Towards Robust Artificial Intelligence: Self-Supervised Learning Approach for Out-of-Distribution Detection
This addresses robustness issues in safety-critical systems like autonomous vehicles and healthcare, but it is incremental as it builds on self-supervised learning and graph techniques.
The paper tackled the problem of improving out-of-distribution detection in AI systems to enhance robustness, achieving an AUROC of 0.99 compared to state-of-the-art methods.

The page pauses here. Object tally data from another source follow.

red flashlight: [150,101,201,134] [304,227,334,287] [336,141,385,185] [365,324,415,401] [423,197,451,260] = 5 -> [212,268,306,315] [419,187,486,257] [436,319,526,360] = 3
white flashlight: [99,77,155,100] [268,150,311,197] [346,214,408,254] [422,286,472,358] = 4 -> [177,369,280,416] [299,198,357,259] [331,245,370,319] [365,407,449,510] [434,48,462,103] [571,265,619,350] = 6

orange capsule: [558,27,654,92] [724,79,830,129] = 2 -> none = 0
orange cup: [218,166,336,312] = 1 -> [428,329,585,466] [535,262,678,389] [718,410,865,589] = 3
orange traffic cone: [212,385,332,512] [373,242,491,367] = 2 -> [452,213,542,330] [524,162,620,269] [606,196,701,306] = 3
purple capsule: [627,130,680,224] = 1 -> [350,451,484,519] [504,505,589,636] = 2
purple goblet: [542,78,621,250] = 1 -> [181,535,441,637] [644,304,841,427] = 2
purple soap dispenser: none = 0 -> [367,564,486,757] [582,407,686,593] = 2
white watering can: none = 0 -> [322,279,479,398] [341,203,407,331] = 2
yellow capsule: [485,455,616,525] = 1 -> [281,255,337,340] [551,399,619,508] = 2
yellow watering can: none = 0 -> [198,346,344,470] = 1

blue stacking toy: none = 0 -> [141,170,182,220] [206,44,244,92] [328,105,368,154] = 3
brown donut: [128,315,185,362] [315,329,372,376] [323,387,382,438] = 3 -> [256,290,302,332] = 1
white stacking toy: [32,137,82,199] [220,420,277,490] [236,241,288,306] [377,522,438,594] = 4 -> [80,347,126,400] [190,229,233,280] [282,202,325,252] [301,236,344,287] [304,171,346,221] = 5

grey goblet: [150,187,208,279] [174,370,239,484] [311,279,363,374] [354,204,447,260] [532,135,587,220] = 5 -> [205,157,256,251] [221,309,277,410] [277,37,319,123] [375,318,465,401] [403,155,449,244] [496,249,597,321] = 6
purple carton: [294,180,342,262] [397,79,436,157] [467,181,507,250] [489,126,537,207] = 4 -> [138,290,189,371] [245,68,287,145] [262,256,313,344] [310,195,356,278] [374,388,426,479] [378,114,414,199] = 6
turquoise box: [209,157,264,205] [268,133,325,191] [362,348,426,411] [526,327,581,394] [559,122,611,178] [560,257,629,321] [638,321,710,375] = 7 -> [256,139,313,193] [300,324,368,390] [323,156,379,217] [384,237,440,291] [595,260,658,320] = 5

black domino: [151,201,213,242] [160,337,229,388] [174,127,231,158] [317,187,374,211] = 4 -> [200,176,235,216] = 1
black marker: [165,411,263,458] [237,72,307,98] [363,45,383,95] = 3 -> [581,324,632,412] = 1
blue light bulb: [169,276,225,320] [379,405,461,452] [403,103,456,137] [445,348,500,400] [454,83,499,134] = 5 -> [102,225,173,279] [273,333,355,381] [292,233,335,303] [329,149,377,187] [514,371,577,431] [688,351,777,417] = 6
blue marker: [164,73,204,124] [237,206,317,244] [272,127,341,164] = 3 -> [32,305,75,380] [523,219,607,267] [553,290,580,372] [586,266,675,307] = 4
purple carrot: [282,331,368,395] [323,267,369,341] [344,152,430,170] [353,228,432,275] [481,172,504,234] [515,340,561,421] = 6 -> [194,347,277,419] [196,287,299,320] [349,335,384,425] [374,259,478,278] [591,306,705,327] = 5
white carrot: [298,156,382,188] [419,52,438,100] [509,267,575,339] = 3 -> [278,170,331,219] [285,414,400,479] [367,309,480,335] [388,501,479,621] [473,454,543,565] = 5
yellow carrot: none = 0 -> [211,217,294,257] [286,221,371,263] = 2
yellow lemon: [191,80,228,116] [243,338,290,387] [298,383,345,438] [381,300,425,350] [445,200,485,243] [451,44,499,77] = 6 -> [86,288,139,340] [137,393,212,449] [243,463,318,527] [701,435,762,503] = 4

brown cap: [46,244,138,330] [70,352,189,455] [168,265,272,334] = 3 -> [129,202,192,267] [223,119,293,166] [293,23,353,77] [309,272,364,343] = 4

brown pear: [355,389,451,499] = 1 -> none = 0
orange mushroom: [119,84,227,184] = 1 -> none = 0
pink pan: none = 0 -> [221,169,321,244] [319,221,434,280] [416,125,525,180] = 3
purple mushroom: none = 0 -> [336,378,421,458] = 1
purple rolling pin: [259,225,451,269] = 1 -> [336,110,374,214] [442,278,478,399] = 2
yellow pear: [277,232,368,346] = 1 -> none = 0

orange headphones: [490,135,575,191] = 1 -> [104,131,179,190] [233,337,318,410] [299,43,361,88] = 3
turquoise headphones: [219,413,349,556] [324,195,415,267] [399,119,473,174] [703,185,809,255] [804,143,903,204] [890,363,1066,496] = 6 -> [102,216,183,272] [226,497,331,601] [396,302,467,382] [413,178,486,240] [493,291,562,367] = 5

Robustness in AI systems refers to their ability to maintain reliable and accurate performance under various conditions, including out-of-distribution (OOD) samples, adversarial attacks, and environmental changes. This is crucial in safety-critical systems, such as autonomous vehicles, transportation, or healthcare, where malfunctions could have severe consequences. This paper proposes an approach to improve OOD detection without the need of labeled data, thereby increasing the AI systems' robustness. The proposed approach leverages the principles of self-supervised learning, allowing the model to learn useful representations from unlabeled data. Combined with graph-theoretical techniques, this enables the more efficient identification and categorization of OOD samples. Compared to existing state-of-the-art methods, this approach achieved an Area Under the Receiver Operating Characteristic Curve (AUROC) = 0.99.